On a parlé du blocage. Mais le blocage n’est pas seulement politique, mais aussi intellectuel. Comment expliquer qu’un pays de 60 millions d’habitants comptent tant de professeurs-docteurs et autres intellectuels qui sont incapables de produire une pensée pour permettre aux hommes politiques de puiser au moins la matière ? 

Le problème ne se situe pas seulement au niveau des intellectuels. Lorsqu’il faut prendre Kimpa Vita, Kimbangu, Emery-Patrice Lumumba, ils n’avaient pas de diplômes. Mais la conscience que le Congo leur appartient, que le sol est propre aux Congolais. C’est l’appartenance, l’attachement à la Nation. L’école vient en appui pour comprendre cette vérité-là. Le problème est que nous avons énormément pour assumer notre indépendance que nous croyons être un cadeau. Or, Lumumba a prononcé son discours du 30 juin 1960, non pas pour insulter les Belges, mais pour expliquer aux Congolais et au monde le sens de cette date. En fait, la colonisation, telle que a fonctionné, n’était pas compatible avec l’épanouissement de la personnalité congolaise, africaine. Lumumba est populaire en Afrique parce qu’il a expliqué tout cela. Bien des gens ont dit que les Congolais ne seront pas capables d’assumer le nationalisme. Ces derniers confondaient le nationalisme avec le mondialisme.

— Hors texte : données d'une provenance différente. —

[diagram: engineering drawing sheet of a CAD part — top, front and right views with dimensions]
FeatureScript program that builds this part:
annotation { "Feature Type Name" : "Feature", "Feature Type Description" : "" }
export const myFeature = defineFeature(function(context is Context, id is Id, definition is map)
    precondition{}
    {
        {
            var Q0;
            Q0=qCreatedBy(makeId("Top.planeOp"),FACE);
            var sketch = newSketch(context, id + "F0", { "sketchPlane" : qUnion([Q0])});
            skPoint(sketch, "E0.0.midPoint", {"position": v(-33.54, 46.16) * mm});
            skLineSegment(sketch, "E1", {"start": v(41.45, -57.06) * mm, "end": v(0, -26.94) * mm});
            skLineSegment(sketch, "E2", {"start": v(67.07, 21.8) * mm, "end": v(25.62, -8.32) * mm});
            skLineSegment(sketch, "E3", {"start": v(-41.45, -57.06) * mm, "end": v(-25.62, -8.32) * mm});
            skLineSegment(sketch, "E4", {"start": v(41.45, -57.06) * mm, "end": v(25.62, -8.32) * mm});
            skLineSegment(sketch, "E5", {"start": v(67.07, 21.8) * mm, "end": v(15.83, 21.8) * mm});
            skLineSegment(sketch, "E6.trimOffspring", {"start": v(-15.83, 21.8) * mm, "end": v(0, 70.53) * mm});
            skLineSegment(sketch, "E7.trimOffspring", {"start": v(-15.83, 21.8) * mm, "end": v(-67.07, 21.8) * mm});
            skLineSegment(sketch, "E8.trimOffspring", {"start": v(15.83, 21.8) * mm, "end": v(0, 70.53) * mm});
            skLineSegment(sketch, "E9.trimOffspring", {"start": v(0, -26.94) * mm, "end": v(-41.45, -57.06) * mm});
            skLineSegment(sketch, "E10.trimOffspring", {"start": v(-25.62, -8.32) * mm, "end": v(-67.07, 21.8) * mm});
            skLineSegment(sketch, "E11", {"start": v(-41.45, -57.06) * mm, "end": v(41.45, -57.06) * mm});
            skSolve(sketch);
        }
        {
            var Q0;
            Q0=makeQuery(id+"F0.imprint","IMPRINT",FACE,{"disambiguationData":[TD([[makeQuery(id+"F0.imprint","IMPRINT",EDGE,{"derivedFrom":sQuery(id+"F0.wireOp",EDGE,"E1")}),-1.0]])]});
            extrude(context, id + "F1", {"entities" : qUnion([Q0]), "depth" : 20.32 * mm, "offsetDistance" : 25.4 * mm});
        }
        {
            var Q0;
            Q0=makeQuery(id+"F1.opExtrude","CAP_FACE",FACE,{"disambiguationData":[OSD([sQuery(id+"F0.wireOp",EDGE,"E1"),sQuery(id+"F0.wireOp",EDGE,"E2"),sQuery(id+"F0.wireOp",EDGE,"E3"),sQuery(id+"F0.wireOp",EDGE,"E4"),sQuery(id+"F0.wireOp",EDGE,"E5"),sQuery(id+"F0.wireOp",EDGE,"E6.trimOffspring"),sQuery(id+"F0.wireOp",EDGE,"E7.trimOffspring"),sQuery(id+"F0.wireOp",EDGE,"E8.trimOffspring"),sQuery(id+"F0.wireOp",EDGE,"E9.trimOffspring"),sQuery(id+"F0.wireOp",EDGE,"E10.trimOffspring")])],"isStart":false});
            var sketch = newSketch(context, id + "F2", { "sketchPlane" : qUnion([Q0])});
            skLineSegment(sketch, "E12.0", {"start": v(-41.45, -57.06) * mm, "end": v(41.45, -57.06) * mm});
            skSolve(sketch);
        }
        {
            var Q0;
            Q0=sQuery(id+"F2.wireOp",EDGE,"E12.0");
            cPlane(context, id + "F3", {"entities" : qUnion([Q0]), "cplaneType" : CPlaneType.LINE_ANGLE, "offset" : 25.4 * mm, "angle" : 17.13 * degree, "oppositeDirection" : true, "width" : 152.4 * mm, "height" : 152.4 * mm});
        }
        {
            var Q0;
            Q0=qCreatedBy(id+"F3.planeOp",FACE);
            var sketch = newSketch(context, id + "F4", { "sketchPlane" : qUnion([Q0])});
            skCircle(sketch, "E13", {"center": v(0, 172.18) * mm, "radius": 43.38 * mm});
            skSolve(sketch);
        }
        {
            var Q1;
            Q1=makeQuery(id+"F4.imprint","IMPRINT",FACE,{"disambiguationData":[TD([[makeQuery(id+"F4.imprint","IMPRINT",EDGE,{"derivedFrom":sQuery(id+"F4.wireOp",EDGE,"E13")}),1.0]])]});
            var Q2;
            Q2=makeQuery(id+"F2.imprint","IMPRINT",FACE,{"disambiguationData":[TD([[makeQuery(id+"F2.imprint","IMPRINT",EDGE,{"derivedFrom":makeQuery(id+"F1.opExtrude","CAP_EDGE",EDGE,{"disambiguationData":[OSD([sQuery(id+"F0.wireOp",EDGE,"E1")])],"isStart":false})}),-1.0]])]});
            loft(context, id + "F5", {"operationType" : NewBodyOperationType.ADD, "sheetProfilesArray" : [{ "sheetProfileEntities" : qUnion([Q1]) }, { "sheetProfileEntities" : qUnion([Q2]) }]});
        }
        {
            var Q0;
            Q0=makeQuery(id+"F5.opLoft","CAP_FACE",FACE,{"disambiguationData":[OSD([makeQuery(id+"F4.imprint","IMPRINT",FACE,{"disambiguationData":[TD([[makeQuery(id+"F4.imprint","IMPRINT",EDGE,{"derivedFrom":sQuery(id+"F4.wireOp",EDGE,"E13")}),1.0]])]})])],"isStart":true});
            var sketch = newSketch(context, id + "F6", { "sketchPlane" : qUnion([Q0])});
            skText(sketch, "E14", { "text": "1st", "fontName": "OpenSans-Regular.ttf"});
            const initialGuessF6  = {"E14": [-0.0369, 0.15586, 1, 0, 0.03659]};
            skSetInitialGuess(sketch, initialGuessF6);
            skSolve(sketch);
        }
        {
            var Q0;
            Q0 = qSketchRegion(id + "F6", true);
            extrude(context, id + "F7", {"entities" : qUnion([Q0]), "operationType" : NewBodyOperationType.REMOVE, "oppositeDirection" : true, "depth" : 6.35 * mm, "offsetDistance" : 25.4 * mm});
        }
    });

Pour qui roulent les élites politiques et intellectuelles congolaises ?

Depuis 1960, nous n’avons pas réussi à nous décoloniser complètement. Mabika Kalanda l’a écrit en disant que la décolonisation mentale était la base de tout émancipation. Cette décolonisation mentale a-t-elle réussi ? On a africanisé les cadres dans l’armée. Africaniser n’est pas décoloniser. C’est-à-dire qu’on n’a pas changé la chaîne mentale des militaires. On a débaptisé les villes en n’en construisant pas de nouvelles, etc.

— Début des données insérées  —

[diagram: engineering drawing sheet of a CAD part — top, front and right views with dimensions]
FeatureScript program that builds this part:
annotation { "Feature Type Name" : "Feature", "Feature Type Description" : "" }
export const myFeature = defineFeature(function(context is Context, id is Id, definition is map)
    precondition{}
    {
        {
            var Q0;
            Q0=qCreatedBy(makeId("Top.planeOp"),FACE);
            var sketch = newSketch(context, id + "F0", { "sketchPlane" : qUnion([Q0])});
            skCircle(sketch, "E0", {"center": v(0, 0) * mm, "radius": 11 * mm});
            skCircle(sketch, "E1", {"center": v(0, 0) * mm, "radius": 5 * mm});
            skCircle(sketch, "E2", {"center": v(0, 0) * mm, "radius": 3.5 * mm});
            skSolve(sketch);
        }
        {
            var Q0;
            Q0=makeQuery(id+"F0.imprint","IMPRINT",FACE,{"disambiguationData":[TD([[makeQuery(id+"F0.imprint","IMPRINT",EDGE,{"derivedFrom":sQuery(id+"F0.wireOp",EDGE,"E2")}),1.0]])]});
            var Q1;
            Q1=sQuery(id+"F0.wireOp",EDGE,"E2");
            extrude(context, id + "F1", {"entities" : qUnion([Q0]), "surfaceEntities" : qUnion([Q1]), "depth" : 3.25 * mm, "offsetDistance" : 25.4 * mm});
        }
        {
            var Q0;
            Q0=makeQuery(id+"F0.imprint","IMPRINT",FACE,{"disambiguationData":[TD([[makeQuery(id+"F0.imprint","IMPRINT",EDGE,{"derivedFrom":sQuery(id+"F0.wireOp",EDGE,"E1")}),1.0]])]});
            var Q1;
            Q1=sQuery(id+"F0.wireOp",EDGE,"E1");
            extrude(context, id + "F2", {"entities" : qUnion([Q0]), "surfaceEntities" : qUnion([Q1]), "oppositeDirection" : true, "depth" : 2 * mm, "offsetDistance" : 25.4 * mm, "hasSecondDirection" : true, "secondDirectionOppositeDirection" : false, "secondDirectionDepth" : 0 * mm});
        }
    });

Revenons à la question : pour qui roulez-vous ? Comment un pays très riche comme le nôtre … 

C’est un problème de gestion d’administrations. Je crois que le Congo a produit de belles cités, des industries qui, d’ailleurs, ne peuvent pas disparaître. Parce qu’aujourd’hui, historiquement, si on veut parler du Congo, de ce que le Congo a apporté à l’Humanité et à l’Afrique. Je pense que les élites congolaises font absolument tout – je crois que c’est une lutte qui produit des nationalistes, une élite qu’on rebute justement ou que l’on maîtrise à cause de son nationalisme. Le problème, c’est qu’on n’arrive pas à développer les capacités, les possibilités de mettre à profit cette intelligence. Nous avons combien d’intellectuels dans les structures qui peuvent aider le gouvernement à prendre des décisions ? Tous les intellectuels ne doivent être au gouvernement ou à la présidence de la République. Avons-nous créé un système, un complexe qui permet de produire l’intelligence dont nous savons besoin ? Cette intelligence existe. Nous animons des débats à la télévision. Combien de décisions ont-elles déjà été prises ? Plusieurs débats parlementaires ont eu lieu et pour combien de décisions gouvernementales ? Combien de fois les parlementaires se sont-ils réunis parce qu’ils ont suivi un débat intéressant à la radio ou à la télé entre intellectuels et qu’ils ont trouvé intéressant pour la société ? Leurs partis politiques ne marchent pas. Comment voulez-vous responsabiliser les intellectuels ?
Toutefois, je crois que nous avons un problème d’élite. Celle-ci se distingue du nombre. Elle fait partie de ceux qui, par leurs mérites et qualités, prennent le dessus sur la société pour la commander. Il y a des élites dans tous les domaines. Seulement, nous sommes dans un système qui ne produit pas cela. Or nous devons remettre en question notre société. La révolution ne se fait pas au niveau des individus mais des structures. C’est la société qui est malade. Avons-nous réussi à construire cette société…

Reconnaissez-vous là que vous êtes incapables et peut-être inconscients ? 

Nous ne sommes pas inconscients. Mais nous n’arrivons pas à mettre en place un mécanisme, une mécanique qui reflète notre désir de vivre, notre savoir-faire, notre désir de vivre ensemble. Il n’y a pas de mécanique. Tout est nouveau…

Alors, tout est perdu ? 

Non. Seulement, le parlement est là pour voter des lois faibles en vue de donner des avantages aux étrangers. Qu’à cela ne tienne, ne perdons pas d’espoir.